Wednesday, May 16, 2012

alive and well and living in...

It's quite extraordinary how quickly the human mind adapts to new situations. Miss H hasn't even been here two weeks and already she's gotten the hang of shopping in Korea (necessities: an old lady's wheeled shopping cart and a strong elbow for shoving one's way through crowds).

Oh yes...Miss H is here. She had a hell of a ride across the ocean. Our little black cat, Charlie, was quite a trooper during the whole affair. Thanks to some directions I had a coworker translate, Miss H found herself a cab from Incheon Airport to my apartment building (for 70,000 won!) and installed herself there forthwith. The two of us have spent our time getting reacquainted, purchasing needful things for this bachelor pad, and exploring greater Seoul.

(The name of my apartment building, by the way, is Estima Officetel. I shall refer to it simply as "Estima" from here on out. I'm getting sick of typing "my apartment building.")

Speaking for myself, it's taken a remarkably short time for me to fit back into the expatriate lifestyle. I go to work in the afternoons and evenings; get home and cook something non-Korean for dinner; read a book, pen a blog post or add something to the novel; go to sleep at some obscenely late hour; wake up late and do errands; nod to my fellow round-eyes in the street, as though we're members of some secret society; and observe the oddities and idiosyncrasies of this foreign nation with bemused eyes.
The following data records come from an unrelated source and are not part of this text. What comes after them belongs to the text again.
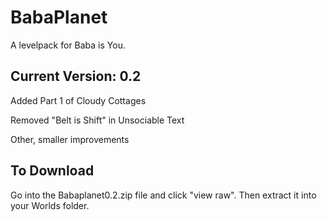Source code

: # BabaPlanet
A levelpack for Baba is You.

## Current Version: 0.2
Added Part 1 of Cloudy Cottages

Removed "Belt is Shift" in Unsociable Text

Other, smaller improvements

## To Download
Go into the Babaplanet0.2.zip file and click "view raw". Then extract it into your Worlds folder.
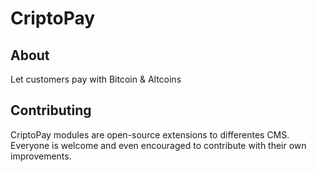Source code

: # CriptoPay

## About

Let customers pay with Bitcoin & Altcoins

## Contributing

CriptoPay modules are open-source extensions to differentes CMS.
Everyone is welcome and even encouraged to contribute with their own improvements.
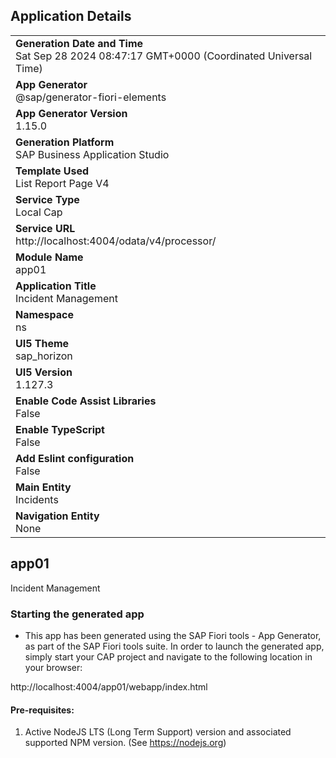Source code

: ## Application Details
|               |
| ------------- |
|**Generation Date and Time**<br>Sat Sep 28 2024 08:47:17 GMT+0000 (Coordinated Universal Time)|
|**App Generator**<br>@sap/generator-fiori-elements|
|**App Generator Version**<br>1.15.0|
|**Generation Platform**<br>SAP Business Application Studio|
|**Template Used**<br>List Report Page V4|
|**Service Type**<br>Local Cap|
|**Service URL**<br>http://localhost:4004/odata/v4/processor/|
|**Module Name**<br>app01|
|**Application Title**<br>Incident Management|
|**Namespace**<br>ns|
|**UI5 Theme**<br>sap_horizon|
|**UI5 Version**<br>1.127.3|
|**Enable Code Assist Libraries**<br>False|
|**Enable TypeScript**<br>False|
|**Add Eslint configuration**<br>False|
|**Main Entity**<br>Incidents|
|**Navigation Entity**<br>None|

## app01

Incident Management

### Starting the generated app

-   This app has been generated using the SAP Fiori tools - App Generator, as part of the SAP Fiori tools suite.  In order to launch the generated app, simply start your CAP project and navigate to the following location in your browser:

http://localhost:4004/app01/webapp/index.html

#### Pre-requisites:

1. Active NodeJS LTS (Long Term Support) version and associated supported NPM version.  (See https://nodejs.org)


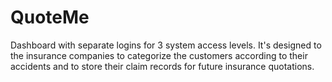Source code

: # QuoteMe
Dashboard with separate logins for 3 system access levels. It's designed to the insurance companies to categorize the customers according to their accidents and to store their claim records for future insurance quotations.
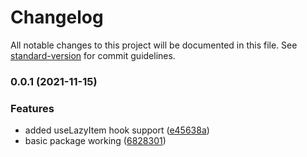 # Changelog

All notable changes to this project will be documented in this file. See
[standard-version](https://github.com/conventional-changelog/standard-version)
for commit guidelines.

### 0.0.1 (2021-11-15)

### Features

- added useLazyItem hook support
  ([e45638a](https://github.com/imshubhamsingh/react-lazy-io/commit/e45638a32ebb61ac39c879e06e3c23edd7ae1077))
- basic package working
  ([6828301](https://github.com/imshubhamsingh/react-lazy-io/commit/68283012c9ea34d62e46a5ce610cf7d7c51ca2f1))
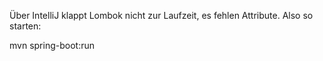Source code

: Über IntelliJ klappt Lombok nicht zur Laufzeit, es fehlen Attribute.
Also so starten:

mvn spring-boot:run
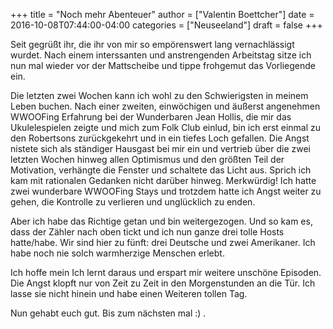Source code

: +++
title = "Noch mehr Abenteuer"
author = ["Valentin Boettcher"]
date = 2016-10-08T07:44:00-04:00
categories = ["Neuseeland"]
draft = false
+++

Seit gegrüßt ihr, die ihr von mir so empörenswert lang vernachlässigt
wurdet.  Nach einem interssanten und anstrengenden Arbeitstag sitze
ich nun mal wieder vor der Mattscheibe und tippe frohgemut das
Vorliegende ein.

Die letzten zwei Wochen kann ich wohl zu den Schwierigsten in meinem
Leben buchen. Nach einer zweiten, einwöchigen und äußerst angenehmen
WWOOFing Erfahrung bei der Wunderbaren Jean Hollis, die mir das
Ukulelespielen zeigte und mich zum Folk Club einlud, bin ich erst
einmal zu den Robertsons zurückgekehrt und in ein tiefes Loch
gefallen. Die Angst nistete sich als ständiger Hausgast bei mir ein
und vertrieb über die zwei letzten Wochen hinweg allen Optimismus und
den größten Teil der Motivation, verhängte die Fenster und schaltete
das Licht aus. Sprich ich kam mit rationalen Gedanken nicht darüber
hinweg. Merkwürdig! Ich hatte zwei wunderbare WWOOFing Stays und
trotzdem hatte ich Angst weiter zu gehen, die Kontrolle zu verlieren
und unglücklich zu enden.

Aber ich habe das Richtige getan und bin weitergezogen. Und so kam es,
dass der Zähler nach oben tickt und ich nun ganze drei tolle Hosts
hatte/habe. Wir sind hier zu fünft: drei Deutsche und zwei
Amerikaner. Ich habe noch nie solch warmherzige Menschen erlebt.

Ich hoffe mein Ich lernt daraus und erspart mir weitere unschöne
Episoden. Die Angst klopft nur von Zeit zu Zeit in den Morgenstunden
an die Tür. Ich lasse sie nicht hinein und habe einen Weiteren tollen
Tag.

Nun gehabt euch gut. Bis zum nächsten mal :) .
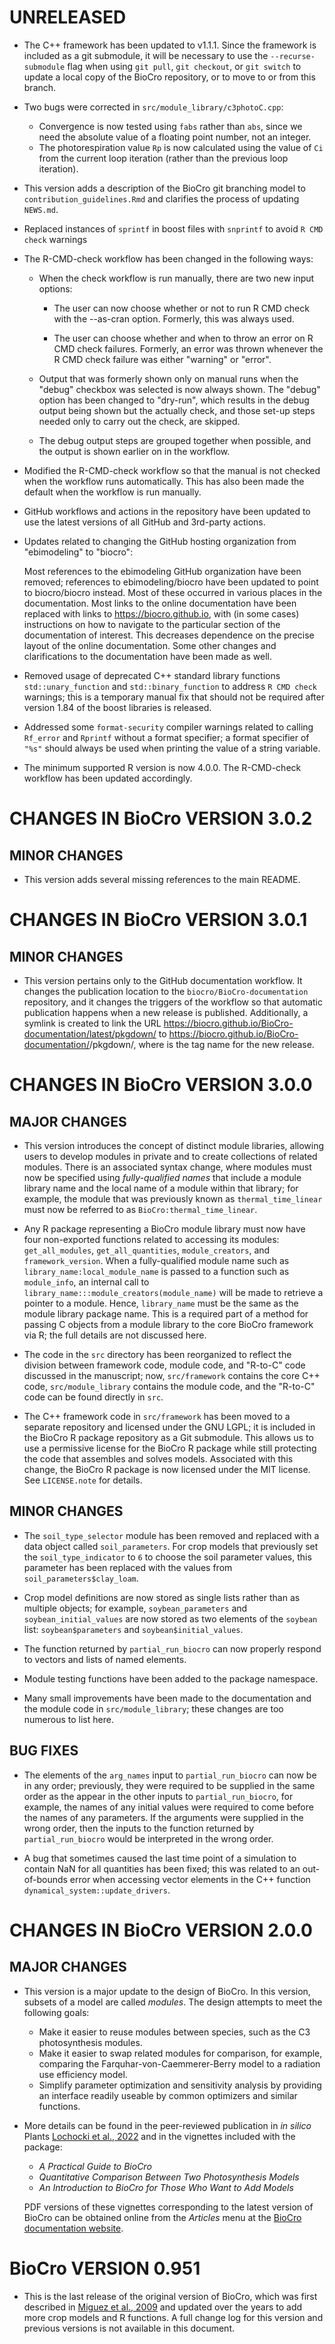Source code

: <!--
This file should document all significant changes brought about by each new
release.

All changes related to a particular release should be collected under a heading
specifying the version number of that release, such as
"# CHANGES IN BioCro VERSION 2.0.0". The individual changes should be listed as
bullet points and categorized under "## MAJOR CHANGES", "## MINOR CHANGES",
or "## BUG FIXES" following the major.minor.patch structure of semantic
versioning. When applicable, entries should include direct links to the relevant
pull requests.

To facilitate this, when a feature on a feature branch is completed and a pull
request is being prepared, a new section should be added at the top of this file
under the heading "# UNRELEASED"; it should list all the important changes made
on the feature branch.

Then, when it comes time to merge the feature branch into `develop`, the new
"# UNRELEASED" section is transferred into the `develop` branch's version of
NEWS.md, or, if the `develop` branch already has an "# UNRELEASED" section in
its version of NEWS.md, the feature branch's "# UNRELEASED" section will be
integrated into the one on the `develop` branch. (This process of integrating
the two "# UNRELEASED" sections will likely be part of resolving an inevitable
merge conflict.)

Finally, when a new release is made, "# UNRELEASED" should be replaced by a
heading with the new version number, such as
"# CHANGES IN BioCro VERSION 2.0.0". This section will combine the draft release
notes for all features that have been added since the previous release.

In the case of a hotfix, a short section headed by the new release number should
be directly added to this file to describe the related changes.
-->

# UNRELEASED

- The C++ framework has been updated to v1.1.1. Since the framework is included
  as a git submodule, it will be necessary to use the `--recurse-submodule` flag
  when using `git pull`, `git checkout`, or `git switch` to update a local copy
  of the BioCro repository, or to move to or from this branch.

- Two bugs were corrected in `src/module_library/c3photoC.cpp`:
  - Convergence is now tested using `fabs` rather than `abs`, since we need the
    absolute value of a floating point number, not an integer.
  - The photorespiration value `Rp` is now calculated using the value of `Ci`
    from the current loop iteration (rather than the previous loop iteration).

- This version adds a description of the BioCro git branching model to
  `contribution_guidelines.Rmd` and clarifies the process of updating `NEWS.md`.

- Replaced instances of `sprintf` in boost files with `snprintf` to avoid
  `R CMD check` warnings

- The R-CMD-check workflow has been changed in the following ways:

  - When the check workflow is run manually, there are two new input
    options:

    - The user can now choose whether or not to run R CMD check with
      the --as-cran option.  Formerly, this was always used.

    - The user can choose whether and when to throw an error on R CMD
      check failures.  Formerly, an error was thrown whenever the R
      CMD check failure was either "warning" or "error".

  - Output that was formerly shown only on manual runs when the
    "debug" checkbox was selected is now always shown.  The "debug"
    option has been changed to "dry-run", which results in the debug
    output being shown but the actually check, and those set-up steps
    needed only to carry out the check, are skipped.

  - The debug output steps are grouped together when possible, and the
    output is shown earlier on in the workflow.

- Modified the R-CMD-check workflow so that the manual is not checked
  when the workflow runs automatically.  This has also been made the
  default when the workflow is run manually.

- GitHub workflows and actions in the repository have been updated to
  use the latest versions of all GitHub and 3rd-party actions.

- Updates related to changing the GitHub hosting organization from
  "ebimodeling" to "biocro":

  Most references to the ebimodeling GitHub organization have been
  removed; references to ebimodeling/biocro have been updated to point
  to biocro/biocro instead.  Most of these occurred in various places
  in the documentation.  Most links to the online documentation have
  been replaced with links to https://biocro.github.io, with (in some
  cases) instructions on how to navigate to the particular section of
  the documentation of interest.  This decreases dependence on the
  precise layout of the online documentation.  Some other changes and
  clarifications to the documentation have been made as well.

- Removed usage of deprecated C++ standard library functions
  `std::unary_function` and `std::binary_function` to address `R CMD check`
  warnings; this is a temporary manual fix that should not be required after
  version 1.84 of the boost libraries is released.

- Addressed some `format-security` compiler warnings related to calling
  `Rf_error` and `Rprintf` without a format specifier; a format specifier of
  `"%s"` should always be used when printing the value of a string variable.

- The minimum supported R version is now 4.0.0.  The R-CMD-check
  workflow has been updated accordingly.

# CHANGES IN BioCro VERSION 3.0.2

## MINOR CHANGES

- This version adds several missing references to the main README.

# CHANGES IN BioCro VERSION 3.0.1

## MINOR CHANGES

- This version pertains only to the GitHub documentation workflow.  It
  changes the publication location to the
  `biocro/BioCro-documentation` repository, and it changes the
  triggers of the workflow so that automatic publication happens when
  a new release is published.  Additionally, a symlink is created to
  link the URL
  https://biocro.github.io/BioCro-documentation/latest/pkgdown/ to
  https://biocro.github.io/BioCro-documentation/<tag name>/pkgdown/,
  where <tag name> is the tag name for the new release.

# CHANGES IN BioCro VERSION 3.0.0

## MAJOR CHANGES

- This version introduces the concept of distinct module libraries, allowing
  users to develop modules in private and to create collections of related
  modules. There is an associated syntax change, where modules must now be
  specified using _fully-qualified names_ that include a module library name and
  the local name of a module within that library; for example, the module that
  was previously known as `thermal_time_linear` must now be referred to as
  `BioCro:thermal_time_linear`.

- Any R package representing a BioCro module library must now have four
  non-exported functions related to accessing its modules: `get_all_modules`,
  `get_all_quantities`, `module_creators`, and `framework_version`. When a
  fully-qualified module name such as `library_name:local_module_name` is passed
  to a function such as `module_info`, an internal call to
  `library_name:::module_creators(module_name)` will be made to retrieve a
  pointer to a module. Hence, `library_name` must be the same as the module
  library package name. This is a required part of a method for passing C
  objects from a module library to the core BioCro framework via R; the full
  details are not discussed here.

- The code in the `src` directory has been reorganized to reflect the division
  between framework code, module code, and "R-to-C" code discussed in the
  manuscript; now, `src/framework` contains the core C++ code,
  `src/module_library` contains the module code, and the "R-to-C" code can be
  found directly in `src`.

- The C++ framework code in `src/framework` has been moved to a separate
  repository and licensed under the GNU LGPL; it is included in the BioCro R
  package repository as a Git submodule. This allows us to use a permissive
  license for the BioCro R package while still protecting the code that
  assembles and solves models. Associated with this change, the BioCro R package
  is now licensed under the MIT license. See `LICENSE.note` for details.

## MINOR CHANGES

- The `soil_type_selector` module has been removed and replaced with a data
  object called `soil_parameters`. For crop models that previously set the
  `soil_type_indicator` to `6` to choose the soil parameter values, this
  parameter has been replaced with the values from `soil_parameters$clay_loam`.

- Crop model definitions are now stored as single lists rather than as multiple
  objects; for example, `soybean_parameters` and `soybean_initial_values` are
  now stored as two elements of the `soybean` list: `soybean$parameters` and
  `soybean$initial_values`.

- The function returned by `partial_run_biocro` can now properly respond to
  vectors and lists of named elements.

- Module testing functions have been added to the package namespace.

- Many small improvements have been made to the documentation and the module
  code in `src/module_library`; these changes are too numerous to list here.

## BUG FIXES

- The elements of the `arg_names` input to `partial_run_biocro` can now be in
  any order; previously, they were required to be supplied in the same order as
  the appear in the other inputs to `partial_run_biocro`, for example, the names
  of any initial values were required to come before the names of any
  parameters. If the arguments were supplied in the wrong order, then the inputs
  to the function returned by `partial_run_biocro` would be interpreted in the
  wrong order.

- A bug that sometimes caused the last time point of a simulation to contain NaN
  for all quantities has been fixed; this was related to an out-of-bounds error
  when accessing vector elements in the C++ function
  `dynamical_system::update_drivers`.

# CHANGES IN BioCro VERSION 2.0.0

## MAJOR CHANGES

- This version is a major update to the design of BioCro. In this version,
  subsets of a model are called _modules_. The design attempts to meet the
  following goals:
  - Make it easier to reuse modules between species, such as the C3
    photosynthesis modules.
  - Make it easier to swap related modules for comparison, for example,
    comparing the Farquhar-von-Caemmerer-Berry model to a radiation use
    efficiency model.
  - Simplify parameter optimization and sensitivity analysis by providing an
    interface readily useable by common optimizers and similar functions.

- More details can be found in the peer-reviewed publication in _in silico_
  Plants [Lochocki et al., 2022](https://doi.org/10.1093/insilicoplants/diac003)
  and in the vignettes included with the package:
  - _A Practical Guide to BioCro_
  - _Quantitative Comparison Between Two Photosynthesis Models_
  - _An Introduction to BioCro for Those Who Want to Add Models_

  PDF versions of these vignettes corresponding to the latest version of BioCro
  can be obtained online from the _Articles_ menu at the
  [BioCro documentation website](https://biocro.github.io).

# BioCro VERSION 0.951

- This is the last release of the original version of BioCro, which was first
  described in [Miguez et al., 2009](https://doi.org/10.1111/j.1757-1707.2009.01019.x)
  and updated over the years to add more crop models and R functions. A full
  change log for this version and previous versions is not available in this
  document.
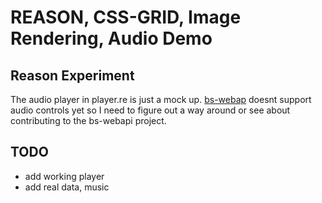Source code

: # REASON, CSS-GRID, Image Rendering, Audio Demo

## Reason Experiment

The audio player in player.re is just a mock up. [bs-webap](https://github.com/reasonml-community/bs-webapi-incubator) doesnt support audio controls yet so I need to figure out a way around or see about contributing to the bs-webapi project.


## TODO

- add working player
- add real data, music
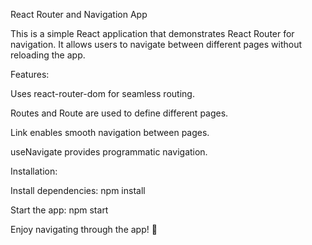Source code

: React Router and Navigation App

This is a simple React application that demonstrates React Router for navigation. It allows users to navigate between different pages without reloading the app.

Features:

Uses react-router-dom for seamless routing.

Routes and Route are used to define different pages.

Link enables smooth navigation between pages.

useNavigate provides programmatic navigation.

Installation:

Install dependencies: npm install

Start the app: npm start

Enjoy navigating through the app! 🚀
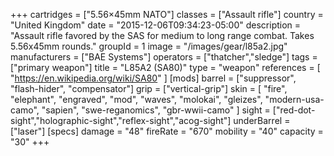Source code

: +++
cartridges = ["5.56×45mm NATO"]
classes = ["Assault rifle"]
country = "United Kingdom"
date = "2015-12-06T09:34:23-05:00"
description = "Assault rifle favored by the SAS for medium to long range combat. Takes 5.56x45mm rounds."
groupId = 1
image = "/images/gear/l85a2.jpg"
manufacturers = ["BAE Systems"]
operators = ["thatcher","sledge"]
tags = ["primary weapon"]
title = "L85A2 (SA80)"
type = "weapon"
references = [
  "https://en.wikipedia.org/wiki/SA80"
]
[mods]
  barrel = ["suppressor", "flash-hider", "compensator"]
  grip = ["vertical-grip"]
  skin = [
    "fire",
    "elephant",
    "engraved",
    "mod",
    "waves",
    "molokai",
    "gleizes",
    "modern-usa-camo",
    "sapien",
    "swe-reganomics",
    "gbr-wwii-camo"
  ]
  sight = ["red-dot-sight","holographic-sight","reflex-sight","acog-sight"]
  underBarrel = ["laser"]
[specs]
  damage = "48"
  fireRate = "670"
  mobility = "40"
  capacity = "30"
+++
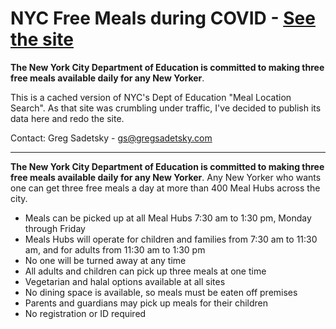 # NYC Free Meals during COVID - [See the site](https://nycfreemeals.com/)

**The New York City Department of Education is committed to making three free meals available daily for any New Yorker**.

This is a cached version of NYC's Dept of Education "Meal Location Search". As that site was crumbling under traffic, I've decided to publish its data here and redo the site.

Contact: Greg Sadetsky - gs@gregsadetsky.com

---

**The New York City Department of Education is committed to making three free meals available daily for any New Yorker**. Any New Yorker who wants one can get three free meals a day at more than 400 Meal Hubs across the city.

- Meals can be picked up at all Meal Hubs 7:30 am to 1:30 pm, Monday through Friday
- Meals Hubs will operate for children and families from 7:30 am to 11:30 am, and for adults from 11:30 am to 1:30 pm
- No one will be turned away at any time
- All adults and children can pick up three meals at one time
- Vegetarian and halal options available at all sites
- No dining space is available, so meals must be eaten off premises
- Parents and guardians may pick up meals for their children
- No registration or ID required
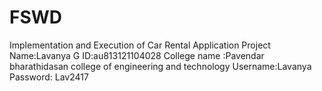 # FSWD
Implementation and  Execution of Car Rental Application Project 
Name:Lavanya G
ID:au813121104028
College name :Pavendar bharathidasan college of engineering and technology 
Username:Lavanya
Password: Lav2417
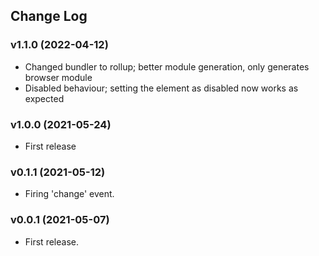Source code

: ## Change Log

### v1.1.0 (2022-04-12)
- Changed bundler to rollup; better module generation, only generates browser module
- Disabled behaviour; setting the element as disabled now works as expected

### v1.0.0 (2021-05-24)
- First release

### v0.1.1 (2021-05-12)
- Firing 'change' event.

### v0.0.1 (2021-05-07)
- First release.
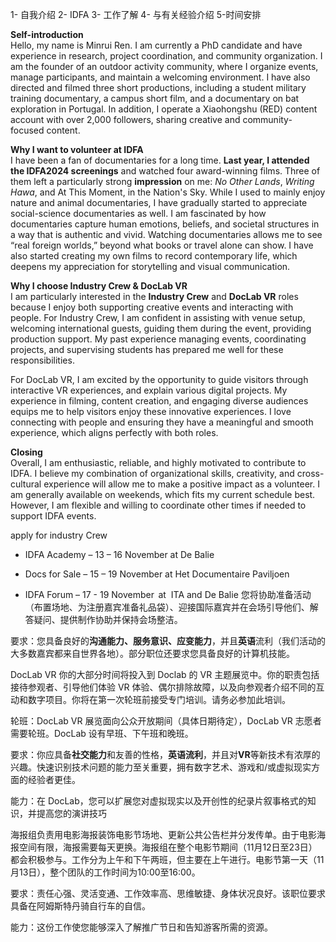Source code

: 1- 自我介绍
2- IDFA 
3- 工作了解
4- 与有关经验介绍
5-时间安排

**Self-introduction**  
Hello, my name is Minrui Ren. I am currently a PhD candidate and have experience in research, project coordination, and community organization. I am the founder of an outdoor activity community, where I organize events, manage participants, and maintain a welcoming environment. I have also directed and filmed three short productions, including a student military training documentary, a campus short film, and a documentary on bat exploration in Portugal. In addition, I operate a Xiaohongshu (RED) content account with over 2,000 followers, sharing creative and community-focused content.

**Why I want to volunteer at IDFA**  
I have been a fan of documentaries for a long time. **Last year, I attended the IDFA2024 screenings** and watched four award-winning films. Three of them left a particularly strong **impression** on me: _No Other Lands_, _Writing Hawa_, and At This Moment, in the Nation's Sky. While I used to mainly enjoy nature and animal documentaries, I have gradually started to appreciate social-science documentaries as well. I am fascinated by how documentaries capture human emotions, beliefs, and societal structures in a way that is authentic and vivid. Watching documentaries allows me to see “real foreign worlds,” beyond what books or travel alone can show. I have also started creating my own films to record contemporary life, which deepens my appreciation for storytelling and visual communication.

**Why I choose Industry Crew & DocLab VR**  
I am particularly interested in the **Industry Crew** and **DocLab VR** roles because I enjoy both supporting creative events and interacting with people. For Industry Crew, I am confident in assisting with venue setup, welcoming international guests, guiding them during the event, providing production support. My past experience managing events, coordinating projects, and supervising students has prepared me well for these responsibilities.

For DocLab VR, I am excited by the opportunity to guide visitors through interactive VR experiences, and explain various digital projects. My experience in filming, content creation, and engaging diverse audiences equips me to help visitors enjoy these innovative experiences. I love connecting with people and ensuring they have a meaningful and smooth experience, which aligns perfectly with both roles.

**Closing**  
Overall, I am enthusiastic, reliable, and highly motivated to contribute to IDFA. I believe my combination of organizational skills, creativity, and cross-cultural experience will allow me to make a positive impact as a volunteer.
I am generally available on weekends, which fits my current schedule best. However, I am flexible and willing to coordinate other times if needed to support IDFA events.





apply for industry Crew
- IDFA Academy – 13 – 16 November at De Balie 
    
- Docs for Sale – 15 – 19 November at Het Documentaire Paviljoen 
    
- IDFA Forum – 17 - 19 November  at  ITA and De Balie
您将协助准备活动（布置场地、为注册嘉宾准备礼品袋）、迎接国际嘉宾并在会场引导他们、解答疑问、提供制作协助并保持会场整洁。  

要求：您具备良好的**沟通能力、服务意识、应变能力**，并且**英语**流利（我们活动的大多数嘉宾都来自世界各地）。部分职位还要求您具备良好的计算机技能。

DocLab VR 
你的大部分时间将投入到 Doclab 的 VR 主题展览中。你的职责包括接待参观者、引导他们体验 VR 体验、偶尔排除故障，以及向参观者介绍不同的互动和数字项目。你将在第一次轮班前接受专门培训。请务必参加此培训。 

轮班：DocLab VR 展览面向公众开放期间（具体日期待定），DocLab VR 志愿者需要轮班。DocLab 设有早班、下午班和晚班。

要求：你应具备**社交能力**和友善的性格，**英语流利**，并且对**VR**等新技术有浓厚的兴趣。快速识别技术问题的能力至关重要，拥有数字艺术、游戏和/或虚拟现实方面的经验者更佳。  

能力：在 DocLab，您可以扩展您对虚拟现实以及开创性的纪录片叙事格式的知识，并提高您的演讲技巧

海报组负责用电影海报装饰电影节场地、更新公共公告栏并分发传单。由于电影海报空间有限，海报需要每天更换。海报组在整个电影节期间（11​​月12日至23日）都会积极参与。工作分为上午和下午两班，但主要在上午进行。电影节第一天（11月13日），整个团队的工作时间为10:00至16:00。 

要求：责任心强、灵活变通、工作效率高、思维敏捷、身体状况良好。该职位要求具备在阿姆斯特丹骑自行车的自信。  

能力：这份工作使您能够深入了解推广节日和告知游客所需的资源。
What oddities and idiosyncrasies, you ask?

I'll tell you.

Korea is the only country I've been in where you have to ask the street vendor not to put sugar on your corn dog...

...where wailing ambulances stop for red lights and city buses routinely blow them...

...where you'll find old folks in the city park at midnight using the free exercise equipment...

...where scooter-riders can't seem to decide whether they're pedestrians or vehicles...

...where things like turkey, limes, and clothes-drying machines are needless fripperies...

...where trucks mounted with loudspeakers drive slowly through urban neighborhoods blasting ads for various products at annoying decibel levels...

...where political candidates hire people off the street to dress up in flamboyant colors and dance the boogie outside subway stations to drum up support for their campaigns...

...and oodles more.

I'd really like to be able to show you this stuff instead of tell you, but I gotta get a better camera. My small, cherry-red Canon PowerShot A480 just doesn't have the aperture or the F-stops to capture the essence of Korea.

Ah, how do I explain it? How do I delineate the charm, the wonderment, the magic of being back? Being abroad once more? Being in a new town, a new(ish) country once again? How can I describe what even pictures cannot capture, like the party we expatriates (and a few lucky Koreans) had on the roof of Estima for Cinco de Mayo?


The infinite majesty of King Sejong's statue at Gwanghwamun (the largest gate of Gyeongbokgung Palace...yes, that's me in the picture)?



The breathtaking beauty of the Cheonggyecheon, the murmuring stream that runs through central Seoul, glowing at night with colored lights?

Dining at Gwangjang Market, a smorgasbord of the most delectable Korean street food?

The endless glittering labyrinth of the COEX Mall in Jamsil, the largest underground mall in Asia?

Watching shifty Korean guys play cards on a makeshift table on the streets of Itaewon (when they saw me, they hid their faces)?

The mind-blowing view from the observation deck of N'Seoul Tower?

The enormity, variety and diversity of the Nakwon Music Mall in Insadong?

I suppose the whole experience is encapsulated in the walks I take every evening. Some nights are so cool and moist, and the stars so obscured, and the distant silhouettes of apartment buildings so dim, and the streetlights so bright, it's almost as though I'm walking along the bottom of the ocean. The depth, the scope, the full import of the fact that I'm here, in East Asia once more, living and working in a foreign country, breathing foreign air and eating foreign food, existing day-to-day in a place that's incontestably alien and yet somehow not so—it all hits me then.

Someday I'll post a picture. A good picture.